The government also said it will review public investment in research and development spending for the creative industries, to a Spending Review timeframe.

As previously announced, animated film will join animated TV in being eligible for a 5% uplift in tax relief under the AVEC; and the government has amended the definition of a high-end TV documentary with BFI guidance.

Broader measures announced in the statement included a reduction of National Insurance paid by employees from 12% to 10%, taking effect from January 6.

The statement also announced £500m of investment across the next two years in compute power – which powers the development of AI models - “to help make the UK an AI powerhouse.”

UK Screen Alliance, an organisation for UK post-production, VFX, animation and production services businesses, commended the government’s plans, which came a week after a cross-party parliamentary group wrote to the chancellor calling for VFX support.
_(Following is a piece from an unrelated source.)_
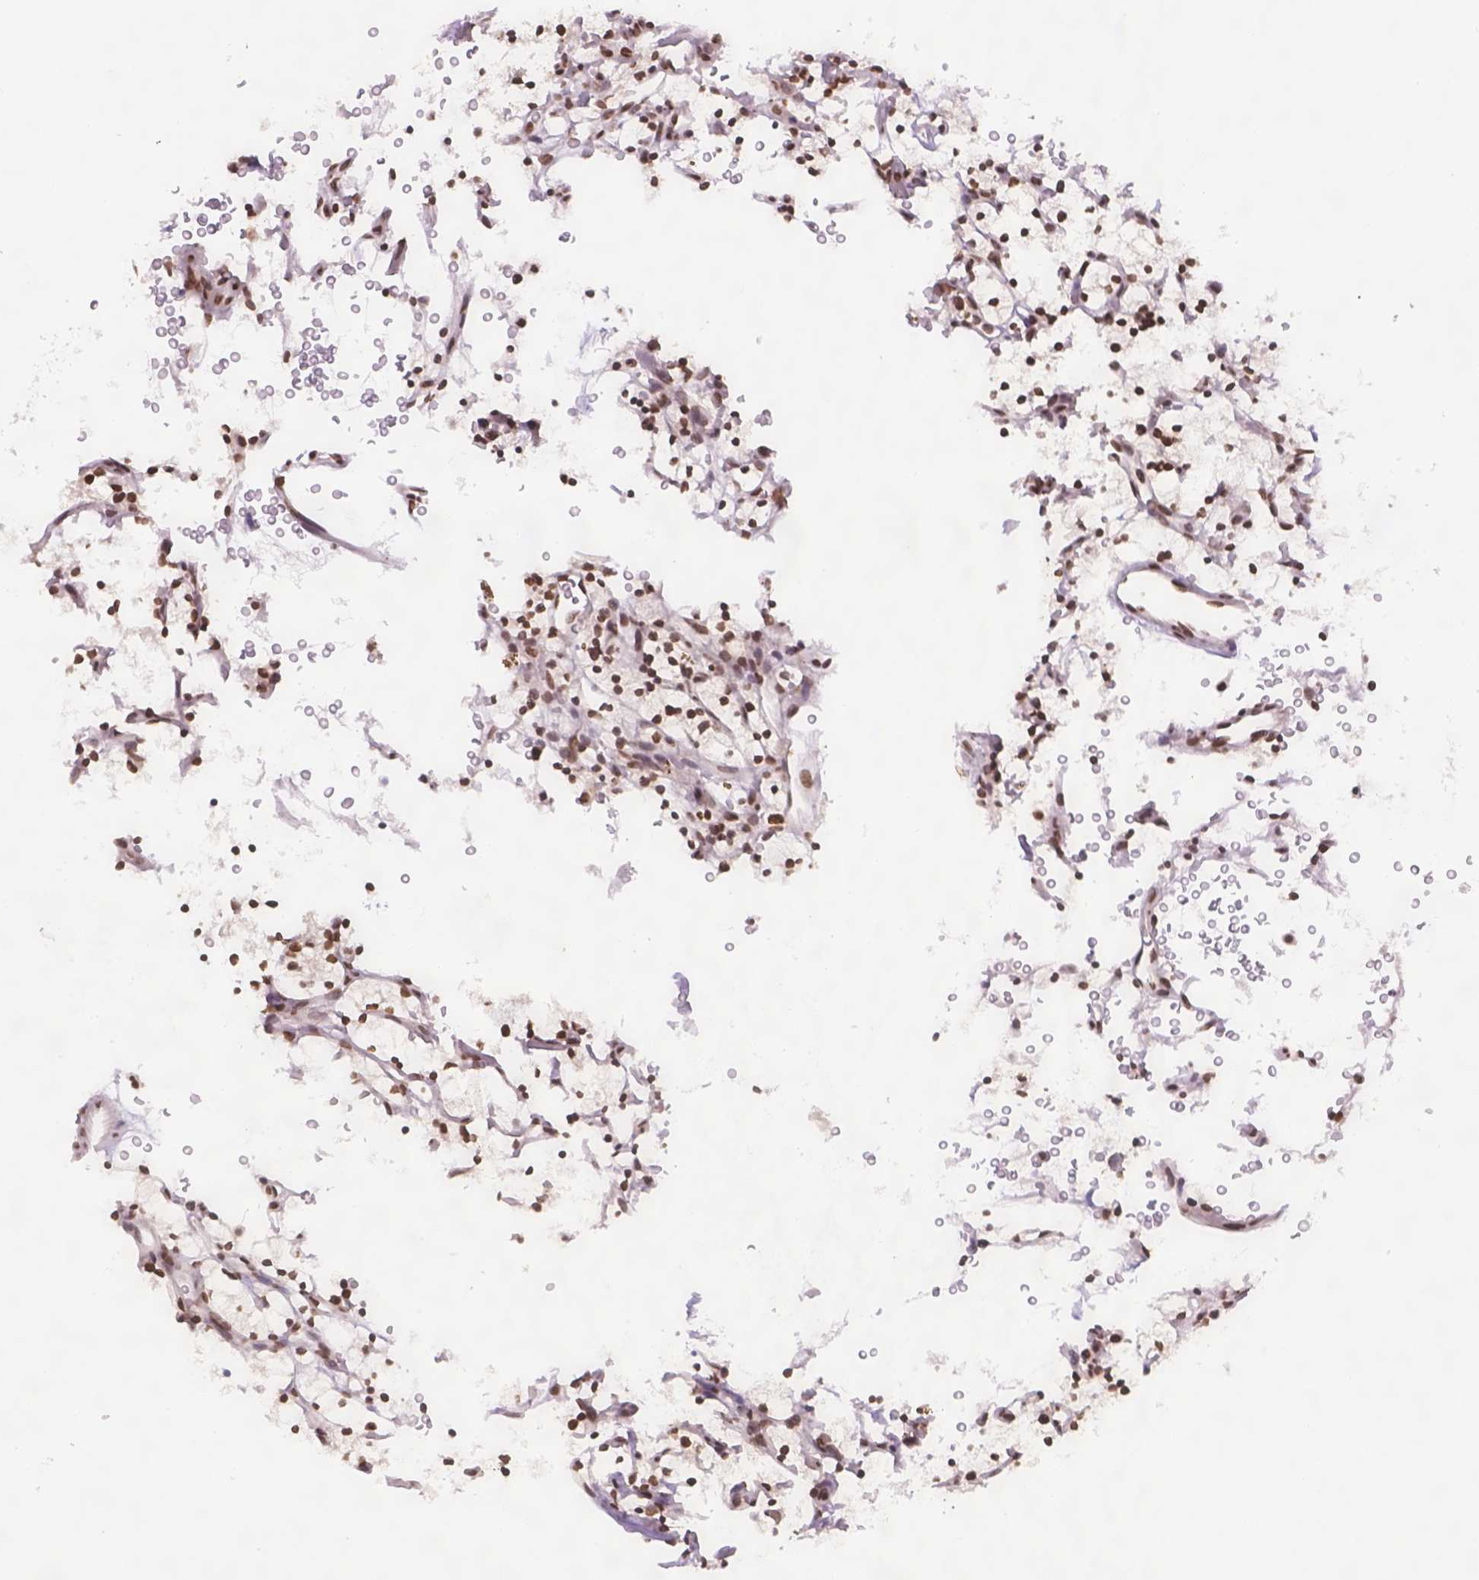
{"staining": {"intensity": "strong", "quantity": ">75%", "location": "nuclear"}, "tissue": "renal cancer", "cell_type": "Tumor cells", "image_type": "cancer", "snomed": [{"axis": "morphology", "description": "Adenocarcinoma, NOS"}, {"axis": "topography", "description": "Kidney"}], "caption": "A high-resolution photomicrograph shows IHC staining of renal cancer (adenocarcinoma), which displays strong nuclear expression in about >75% of tumor cells.", "gene": "FANCE", "patient": {"sex": "female", "age": 64}}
“Very often clients will say, ‘We love your creativity, your innovation and reliability to deliver. We love your people and we love working in the UK, but your tax incentive doesn’t meet what is available elsewhere in the world.’,” said Neil Hatton, CEO of UK Screen Alliance. ”This consultation and the promise of a more competitive incentive, announced today should aim to position the UK as the first choice destination for VFX production for international film and TV.”  

Caroline Dineage, chair of the CMS committee that has been receiving recommendations, described the VFX plans as “a welcome step” that would provide the sector with “a much-needed competitive edge.”

UK performing arts union Equity responded negatively to the statement. General secretary Paul W Fleming commented, ”The self-employed are being shortchanged by a headline-grabbing tax cut. Our self-employed members want investment to fix the holes in the social security system and public services.

”The government’s continued support for industry through tax reliefs and expenditure credits is welcome. But only as one step in a roadmap towards investing the European average of 0.5% of GDP in the creative industries.”

”In the face of increasing international incentives, the enhanced credits with further funding to support the infrastructure through BFI Certification Unit and BFC, help to lay the foundations for continued growth and jobs,” said Ben Roberts, chief executive at the BFI. ”The consultation on additional tax relief for visual effects expenditure to be delivered through the Audio-Visual Expenditure Credit underlines the increasing importance of digital skills and job opportunities within the workforce.”

“We continue to work on the significant challenges being faced by UK independent film, which is not only a fundamental part of UK screen culture but also essential to the ongoing success of the wider UK industry.”

Adrian Wootton, chief executive of the British Film Commission, described the AVEC call for evidence as “hugely welcome and will further boost our world-leading sector’s offer internationally.

The commitment to a further year’s BFC funding is ”greatly welcomed in the face of intensifying global competition for international productions,” added Wootton.